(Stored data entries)
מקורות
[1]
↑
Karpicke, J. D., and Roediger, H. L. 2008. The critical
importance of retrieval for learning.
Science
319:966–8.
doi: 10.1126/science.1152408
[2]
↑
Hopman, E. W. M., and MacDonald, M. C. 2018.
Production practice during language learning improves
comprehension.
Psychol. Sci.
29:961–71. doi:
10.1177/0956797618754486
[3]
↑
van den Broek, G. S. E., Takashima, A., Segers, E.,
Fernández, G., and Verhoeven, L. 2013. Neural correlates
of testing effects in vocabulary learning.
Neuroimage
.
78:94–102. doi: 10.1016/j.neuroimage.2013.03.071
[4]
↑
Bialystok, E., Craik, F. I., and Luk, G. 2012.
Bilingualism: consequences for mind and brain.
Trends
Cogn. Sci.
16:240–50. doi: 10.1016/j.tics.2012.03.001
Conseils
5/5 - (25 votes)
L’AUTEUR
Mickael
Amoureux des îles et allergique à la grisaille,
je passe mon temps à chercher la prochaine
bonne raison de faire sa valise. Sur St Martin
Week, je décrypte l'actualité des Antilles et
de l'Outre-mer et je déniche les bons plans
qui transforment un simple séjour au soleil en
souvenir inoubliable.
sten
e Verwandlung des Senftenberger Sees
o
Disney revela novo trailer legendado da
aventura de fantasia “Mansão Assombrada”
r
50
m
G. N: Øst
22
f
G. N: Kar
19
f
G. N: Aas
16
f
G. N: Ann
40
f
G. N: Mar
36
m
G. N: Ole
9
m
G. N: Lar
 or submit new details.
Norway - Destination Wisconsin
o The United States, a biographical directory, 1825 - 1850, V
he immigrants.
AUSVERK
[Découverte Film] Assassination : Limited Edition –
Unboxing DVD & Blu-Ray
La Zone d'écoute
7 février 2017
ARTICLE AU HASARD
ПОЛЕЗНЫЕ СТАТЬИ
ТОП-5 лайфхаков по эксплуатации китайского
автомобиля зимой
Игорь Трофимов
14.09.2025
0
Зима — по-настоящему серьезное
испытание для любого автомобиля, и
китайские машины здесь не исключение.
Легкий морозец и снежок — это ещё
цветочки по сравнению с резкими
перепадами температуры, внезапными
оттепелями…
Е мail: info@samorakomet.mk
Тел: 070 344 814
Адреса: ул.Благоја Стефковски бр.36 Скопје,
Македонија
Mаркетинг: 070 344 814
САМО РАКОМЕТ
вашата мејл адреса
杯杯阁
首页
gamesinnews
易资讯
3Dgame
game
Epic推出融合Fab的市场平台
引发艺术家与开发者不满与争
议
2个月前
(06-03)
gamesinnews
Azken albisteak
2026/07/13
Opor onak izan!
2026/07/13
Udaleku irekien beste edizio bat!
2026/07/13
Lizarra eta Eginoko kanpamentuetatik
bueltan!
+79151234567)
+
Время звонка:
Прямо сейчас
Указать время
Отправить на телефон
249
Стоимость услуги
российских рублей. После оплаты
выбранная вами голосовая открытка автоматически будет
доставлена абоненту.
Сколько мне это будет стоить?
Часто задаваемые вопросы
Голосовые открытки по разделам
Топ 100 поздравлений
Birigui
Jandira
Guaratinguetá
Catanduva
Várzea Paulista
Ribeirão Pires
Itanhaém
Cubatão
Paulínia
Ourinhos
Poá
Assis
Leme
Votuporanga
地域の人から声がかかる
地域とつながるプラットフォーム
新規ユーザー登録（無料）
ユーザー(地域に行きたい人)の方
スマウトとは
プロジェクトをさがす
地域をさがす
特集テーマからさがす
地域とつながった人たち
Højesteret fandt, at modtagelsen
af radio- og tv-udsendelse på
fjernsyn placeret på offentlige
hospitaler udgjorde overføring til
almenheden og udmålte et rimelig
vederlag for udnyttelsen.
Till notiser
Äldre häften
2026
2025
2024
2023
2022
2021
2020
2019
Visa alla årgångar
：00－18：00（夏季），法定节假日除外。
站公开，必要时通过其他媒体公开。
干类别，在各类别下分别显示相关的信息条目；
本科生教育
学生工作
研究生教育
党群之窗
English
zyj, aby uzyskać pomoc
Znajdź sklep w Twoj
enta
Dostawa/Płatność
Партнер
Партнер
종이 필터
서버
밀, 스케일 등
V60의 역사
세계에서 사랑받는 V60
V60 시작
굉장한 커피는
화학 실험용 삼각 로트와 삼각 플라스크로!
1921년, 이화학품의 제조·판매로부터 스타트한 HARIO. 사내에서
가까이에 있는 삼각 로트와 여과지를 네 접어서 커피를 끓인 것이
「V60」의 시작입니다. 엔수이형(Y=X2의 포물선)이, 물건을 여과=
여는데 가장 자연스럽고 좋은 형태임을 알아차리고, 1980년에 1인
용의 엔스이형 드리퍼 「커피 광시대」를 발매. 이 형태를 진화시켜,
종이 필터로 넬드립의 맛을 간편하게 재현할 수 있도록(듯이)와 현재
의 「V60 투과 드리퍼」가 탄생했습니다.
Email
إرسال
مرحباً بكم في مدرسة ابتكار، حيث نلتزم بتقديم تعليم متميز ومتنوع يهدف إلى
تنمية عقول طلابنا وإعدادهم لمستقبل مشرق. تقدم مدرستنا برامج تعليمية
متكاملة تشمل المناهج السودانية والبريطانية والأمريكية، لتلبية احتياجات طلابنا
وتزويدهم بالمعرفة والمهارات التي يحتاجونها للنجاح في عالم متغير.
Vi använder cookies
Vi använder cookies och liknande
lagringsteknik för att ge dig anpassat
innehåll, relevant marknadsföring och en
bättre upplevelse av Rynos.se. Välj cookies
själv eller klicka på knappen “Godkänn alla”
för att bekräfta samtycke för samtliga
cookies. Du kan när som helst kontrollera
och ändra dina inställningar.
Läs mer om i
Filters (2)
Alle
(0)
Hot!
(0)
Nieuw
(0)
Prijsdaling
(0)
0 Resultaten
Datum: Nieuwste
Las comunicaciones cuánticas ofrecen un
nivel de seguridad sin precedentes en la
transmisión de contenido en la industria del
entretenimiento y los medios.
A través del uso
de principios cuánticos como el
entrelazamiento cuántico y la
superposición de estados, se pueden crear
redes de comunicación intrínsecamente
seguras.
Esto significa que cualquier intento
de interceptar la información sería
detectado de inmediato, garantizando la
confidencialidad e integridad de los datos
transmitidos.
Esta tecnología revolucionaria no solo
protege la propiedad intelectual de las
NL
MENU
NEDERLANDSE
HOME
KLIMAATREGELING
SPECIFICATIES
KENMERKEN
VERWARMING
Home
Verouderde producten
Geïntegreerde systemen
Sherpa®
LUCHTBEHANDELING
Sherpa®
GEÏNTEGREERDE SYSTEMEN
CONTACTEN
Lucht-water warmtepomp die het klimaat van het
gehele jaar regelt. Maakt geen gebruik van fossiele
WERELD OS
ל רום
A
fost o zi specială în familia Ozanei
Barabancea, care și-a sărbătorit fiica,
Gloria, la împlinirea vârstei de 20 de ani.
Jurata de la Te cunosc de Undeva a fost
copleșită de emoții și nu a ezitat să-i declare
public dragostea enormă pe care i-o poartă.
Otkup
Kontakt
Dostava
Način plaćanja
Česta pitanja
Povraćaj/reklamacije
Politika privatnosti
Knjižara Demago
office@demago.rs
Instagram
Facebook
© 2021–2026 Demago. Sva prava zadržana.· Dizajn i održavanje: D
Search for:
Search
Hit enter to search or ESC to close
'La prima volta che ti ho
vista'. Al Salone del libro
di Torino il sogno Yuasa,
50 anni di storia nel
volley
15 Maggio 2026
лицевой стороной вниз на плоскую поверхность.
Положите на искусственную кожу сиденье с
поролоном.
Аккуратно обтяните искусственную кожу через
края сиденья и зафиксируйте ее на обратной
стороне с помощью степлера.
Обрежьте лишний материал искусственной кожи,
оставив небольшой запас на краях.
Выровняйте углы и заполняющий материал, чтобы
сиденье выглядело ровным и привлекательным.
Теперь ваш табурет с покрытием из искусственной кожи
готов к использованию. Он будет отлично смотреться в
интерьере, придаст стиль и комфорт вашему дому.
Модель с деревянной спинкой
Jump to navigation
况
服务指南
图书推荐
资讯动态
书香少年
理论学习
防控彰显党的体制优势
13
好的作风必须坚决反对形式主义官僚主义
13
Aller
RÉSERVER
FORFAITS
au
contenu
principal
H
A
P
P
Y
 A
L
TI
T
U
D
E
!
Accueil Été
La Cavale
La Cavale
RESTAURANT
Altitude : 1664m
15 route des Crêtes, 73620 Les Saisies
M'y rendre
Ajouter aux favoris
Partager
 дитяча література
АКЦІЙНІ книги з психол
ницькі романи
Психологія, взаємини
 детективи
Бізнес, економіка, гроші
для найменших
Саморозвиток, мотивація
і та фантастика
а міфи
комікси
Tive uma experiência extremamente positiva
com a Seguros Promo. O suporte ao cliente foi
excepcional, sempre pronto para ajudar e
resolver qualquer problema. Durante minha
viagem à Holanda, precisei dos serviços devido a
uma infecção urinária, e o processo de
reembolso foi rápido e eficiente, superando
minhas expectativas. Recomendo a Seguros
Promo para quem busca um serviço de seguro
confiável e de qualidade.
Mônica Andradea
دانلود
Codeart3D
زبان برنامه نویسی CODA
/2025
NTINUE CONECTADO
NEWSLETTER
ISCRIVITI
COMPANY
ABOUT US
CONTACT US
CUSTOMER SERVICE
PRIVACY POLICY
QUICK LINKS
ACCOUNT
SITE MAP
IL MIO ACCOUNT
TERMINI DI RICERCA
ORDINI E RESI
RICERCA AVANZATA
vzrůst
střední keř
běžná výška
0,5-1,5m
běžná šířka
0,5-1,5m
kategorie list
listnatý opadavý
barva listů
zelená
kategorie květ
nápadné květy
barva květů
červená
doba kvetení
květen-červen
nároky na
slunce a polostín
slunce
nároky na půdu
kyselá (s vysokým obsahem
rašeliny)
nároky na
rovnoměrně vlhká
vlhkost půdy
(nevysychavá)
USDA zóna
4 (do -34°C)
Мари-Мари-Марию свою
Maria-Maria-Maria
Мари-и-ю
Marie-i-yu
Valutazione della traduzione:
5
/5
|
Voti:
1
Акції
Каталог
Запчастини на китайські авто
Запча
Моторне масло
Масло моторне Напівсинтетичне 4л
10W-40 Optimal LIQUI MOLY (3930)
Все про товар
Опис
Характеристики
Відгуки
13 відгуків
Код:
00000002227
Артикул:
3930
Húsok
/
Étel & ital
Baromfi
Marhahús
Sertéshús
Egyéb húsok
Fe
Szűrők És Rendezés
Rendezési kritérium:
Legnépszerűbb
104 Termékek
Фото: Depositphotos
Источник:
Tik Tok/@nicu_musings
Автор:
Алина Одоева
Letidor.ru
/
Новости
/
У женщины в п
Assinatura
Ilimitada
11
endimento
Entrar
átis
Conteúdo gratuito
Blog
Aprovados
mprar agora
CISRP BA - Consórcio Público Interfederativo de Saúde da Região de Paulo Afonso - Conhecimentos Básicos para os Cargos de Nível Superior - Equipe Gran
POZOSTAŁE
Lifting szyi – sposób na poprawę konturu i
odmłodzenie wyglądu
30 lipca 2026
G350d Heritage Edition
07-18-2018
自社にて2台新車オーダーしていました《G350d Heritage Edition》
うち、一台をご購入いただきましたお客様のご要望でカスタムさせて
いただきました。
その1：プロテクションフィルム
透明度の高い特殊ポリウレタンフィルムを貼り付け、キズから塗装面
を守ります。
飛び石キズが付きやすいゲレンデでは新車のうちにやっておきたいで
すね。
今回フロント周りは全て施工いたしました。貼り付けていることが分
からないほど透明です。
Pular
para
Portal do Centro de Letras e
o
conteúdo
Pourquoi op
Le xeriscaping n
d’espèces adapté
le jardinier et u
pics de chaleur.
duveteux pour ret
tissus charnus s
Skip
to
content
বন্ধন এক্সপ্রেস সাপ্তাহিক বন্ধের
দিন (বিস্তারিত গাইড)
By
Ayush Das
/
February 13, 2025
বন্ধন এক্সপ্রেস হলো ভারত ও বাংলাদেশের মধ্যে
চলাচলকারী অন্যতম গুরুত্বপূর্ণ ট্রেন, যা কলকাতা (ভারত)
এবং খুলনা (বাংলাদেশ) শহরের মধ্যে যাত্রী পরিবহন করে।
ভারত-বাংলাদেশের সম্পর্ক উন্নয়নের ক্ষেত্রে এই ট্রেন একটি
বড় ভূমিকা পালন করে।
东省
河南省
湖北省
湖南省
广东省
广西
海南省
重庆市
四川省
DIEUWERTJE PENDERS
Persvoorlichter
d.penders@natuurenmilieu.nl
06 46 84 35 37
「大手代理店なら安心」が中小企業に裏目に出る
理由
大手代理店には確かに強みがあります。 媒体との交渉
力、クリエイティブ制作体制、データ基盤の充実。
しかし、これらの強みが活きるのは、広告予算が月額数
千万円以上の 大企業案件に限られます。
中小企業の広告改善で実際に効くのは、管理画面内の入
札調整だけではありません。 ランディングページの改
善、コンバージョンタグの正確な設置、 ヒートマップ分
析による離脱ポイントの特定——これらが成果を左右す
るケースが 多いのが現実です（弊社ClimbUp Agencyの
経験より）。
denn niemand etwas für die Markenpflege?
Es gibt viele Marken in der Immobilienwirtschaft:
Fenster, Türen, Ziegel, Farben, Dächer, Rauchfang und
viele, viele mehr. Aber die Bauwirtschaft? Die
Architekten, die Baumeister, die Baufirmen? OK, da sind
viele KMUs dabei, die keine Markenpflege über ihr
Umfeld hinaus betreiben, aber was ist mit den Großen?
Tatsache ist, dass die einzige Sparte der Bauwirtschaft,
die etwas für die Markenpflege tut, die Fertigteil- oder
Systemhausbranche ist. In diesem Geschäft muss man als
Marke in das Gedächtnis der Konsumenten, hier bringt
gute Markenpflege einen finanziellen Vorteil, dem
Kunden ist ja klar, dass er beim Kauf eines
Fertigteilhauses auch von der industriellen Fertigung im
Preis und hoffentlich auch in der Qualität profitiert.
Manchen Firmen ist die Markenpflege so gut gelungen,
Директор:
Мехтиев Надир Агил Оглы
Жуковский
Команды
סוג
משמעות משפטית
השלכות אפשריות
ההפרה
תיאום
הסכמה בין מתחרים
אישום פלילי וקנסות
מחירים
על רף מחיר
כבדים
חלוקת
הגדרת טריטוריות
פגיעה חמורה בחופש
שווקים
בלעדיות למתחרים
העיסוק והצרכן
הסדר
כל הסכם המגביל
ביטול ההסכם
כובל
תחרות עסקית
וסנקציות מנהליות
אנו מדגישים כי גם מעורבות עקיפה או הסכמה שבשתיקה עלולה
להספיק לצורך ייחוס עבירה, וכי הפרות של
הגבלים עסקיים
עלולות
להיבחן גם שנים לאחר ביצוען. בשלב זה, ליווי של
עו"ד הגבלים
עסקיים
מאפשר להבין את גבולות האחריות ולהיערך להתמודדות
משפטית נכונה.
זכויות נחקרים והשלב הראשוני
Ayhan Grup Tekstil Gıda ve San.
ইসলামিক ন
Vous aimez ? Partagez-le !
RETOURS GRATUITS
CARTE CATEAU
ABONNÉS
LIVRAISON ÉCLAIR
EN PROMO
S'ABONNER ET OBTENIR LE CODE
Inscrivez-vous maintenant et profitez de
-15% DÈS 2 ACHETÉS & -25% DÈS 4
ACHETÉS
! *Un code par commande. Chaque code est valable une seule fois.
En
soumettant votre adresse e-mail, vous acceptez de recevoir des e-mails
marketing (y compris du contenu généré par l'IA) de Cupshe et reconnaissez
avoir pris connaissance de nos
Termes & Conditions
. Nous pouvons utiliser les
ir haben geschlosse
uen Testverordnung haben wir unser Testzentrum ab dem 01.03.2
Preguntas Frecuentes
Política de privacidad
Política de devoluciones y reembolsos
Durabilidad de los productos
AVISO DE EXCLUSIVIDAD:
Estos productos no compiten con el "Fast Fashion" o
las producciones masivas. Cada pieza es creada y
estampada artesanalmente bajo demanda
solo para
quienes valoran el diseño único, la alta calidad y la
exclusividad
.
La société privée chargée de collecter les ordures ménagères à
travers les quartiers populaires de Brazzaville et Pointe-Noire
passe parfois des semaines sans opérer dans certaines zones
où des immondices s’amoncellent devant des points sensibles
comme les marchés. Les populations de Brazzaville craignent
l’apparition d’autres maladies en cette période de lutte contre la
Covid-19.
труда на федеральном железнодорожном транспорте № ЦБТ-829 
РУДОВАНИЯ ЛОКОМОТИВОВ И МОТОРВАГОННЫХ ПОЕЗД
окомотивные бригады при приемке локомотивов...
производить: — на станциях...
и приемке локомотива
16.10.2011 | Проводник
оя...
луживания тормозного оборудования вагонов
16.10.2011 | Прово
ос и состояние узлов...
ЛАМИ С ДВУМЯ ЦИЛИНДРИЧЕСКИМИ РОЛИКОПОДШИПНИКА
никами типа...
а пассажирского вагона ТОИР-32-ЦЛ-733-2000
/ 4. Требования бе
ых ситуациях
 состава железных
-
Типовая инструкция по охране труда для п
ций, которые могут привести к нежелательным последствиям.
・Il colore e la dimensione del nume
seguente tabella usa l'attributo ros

■ Task requirements: In the entries above, locate every line with the word "Heritage" and copy it.

■ Task response:
G350d Heritage Edition
自社にて2台新車オーダーしていました《G350d Heritage Edition》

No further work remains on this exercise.